Lastly, it doesn't say what those two fields are used for. I assume sha256_cert_fingerprints is to verify that the Android app matches that fingerprint (so you can't just have a random side-loaded app with the same app ID). Would we be incorporating this checking into all the things that use related_applications? Or just web payments?

And what is version for? Minimum? Maximum? Is it supposed to match the Android version code? What if I want to define rules for a range of allowed versions? Is this going to break if a new version of the APK rolls out?

Matt

[Domenic Denicola]

Just chiming in here. Zach and I worked together on this to evolve it into something that fits well with the platform, and I think we’re both pretty happy with the result. The remaining questions are indeed around web app manifest usage. We’re both happy with it but it would indeed be good to:

 

• Run this design past Alex Russell and Marcos Caceres to make sure it conceptually fits with their vision for web app manifest
• Open a spec discussion about how to deal with adding fields to related_applications. Our assumption was that this was intended to be extensible over time, but indeed the spec right now is not, so we should be sure everyone is agreed on the exact extensibility mechanism.

 

I agree that the details of exactly how Chrome interprets each field in the "play" related_applications is unclear from just the linked document. And it is indeed something we should “specify”---although probably not in a web platform spec, but instead in a design doc or Chromium wiki page or somewhere in the play store developer guidelines. I believe Rouslan has a design doc he’s preparing.

 

Regarding web platform tests, we can indeed write manual web platform tests, although I’m not sure “web platform” tests is a good place for testing Android-specific integrations. It would be fine for the web payment app case though.

[Matt Giuca]

Update: I moved this train of thought (about Web App Manifest) to a GitHub issue: https://github.com/w3c/webpayments/issues/225

[Rouslan Solomakhin]

FYI, the Chicago face-to-face meeting notes for Web Payments have been published here: https://www.w3.org/2017/03/24-wpwg-minutes.

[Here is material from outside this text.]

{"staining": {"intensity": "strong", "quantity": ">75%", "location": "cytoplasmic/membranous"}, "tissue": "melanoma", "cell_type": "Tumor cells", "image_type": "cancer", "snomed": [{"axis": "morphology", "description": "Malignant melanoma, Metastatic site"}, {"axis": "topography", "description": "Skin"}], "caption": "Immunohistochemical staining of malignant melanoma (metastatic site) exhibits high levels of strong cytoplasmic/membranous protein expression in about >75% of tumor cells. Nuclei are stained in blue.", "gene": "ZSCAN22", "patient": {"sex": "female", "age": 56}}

See the resolution to work on web payment manifests: RESOLUTION: To take up payment method manifest as a work item.

Contact emails

rou...@chromium.org, zkoch@chromium.org

[Rouslan Solomakhin]

Thank you, everyone, for an insightful conversation on github. Here's the new format:

  {

    "related_applications": [{
      "platform": "play",
      "id": "com.bobpay.app",
      "min_version": "1",
      "fingerprints": [{
        "type": "sha256_cert",
        "value": "59:5C:88:65:FF:C4:E8:20:CF:F7:3E:C8:64:D0:95:F0:06:19"
      }]
    }]
   }

I've updated the design doc and uploaded a patch for this format. The design doc includes the algorithms for processing the manifests. Domenic will write it up in a W3C style spec.